Deep learning-based algorithms, e.g., convolutional networks, have significantly facilitated multivariate time series classification (MTSC) task. Nevertheless, they suffer from the limitation in modeling long-range dependence due to the nature of convolution operations. Recent advancements have shown the potential of transformers to capture long-range dependence. However, it would incur severe issues, such as fixed scale representations, temporal-invariant and quadratic time complexity, with transformers directly applicable to the MTSC task because of the distinct properties of time series data. To tackle these issues, we propose FormerTime, an hierarchical representation model for improving the classification capacity for the MTSC task.
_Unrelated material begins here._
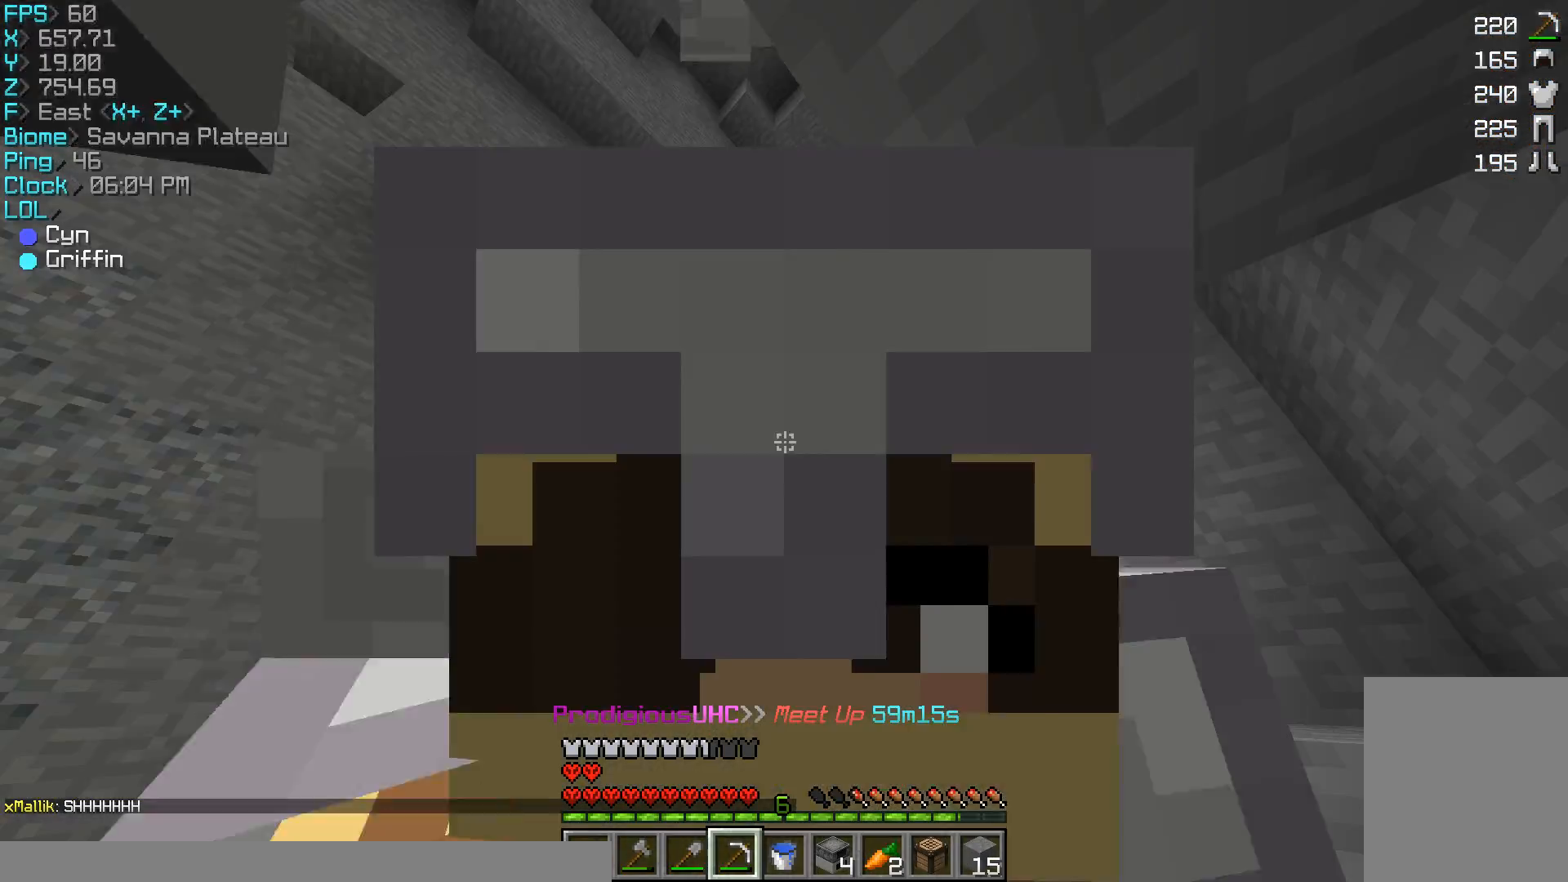
{"keys": [], "mouse": ["left"], "events": []}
In the proposed FormerTime, we employ a hierarchical network architecture to perform multi-scale feature maps. Besides, a novel transformer encoder is further designed, in which an efficient temporal reduction attention layer and a well-informed contextual positional encoding generating strategy are developed. To sum up, FormerTime exhibits three aspects of merits: (1) learning hierarchical multi-scale representations from time series data, (2) inheriting the strength of both transformers and convolutional networks, and (3) tacking the efficiency challenges incurred by the self-attention mechanism. Extensive experiments performed on $10$ publicly available datasets from UEA archive verify the superiorities of the FormerTime compared to previous competitive baselines.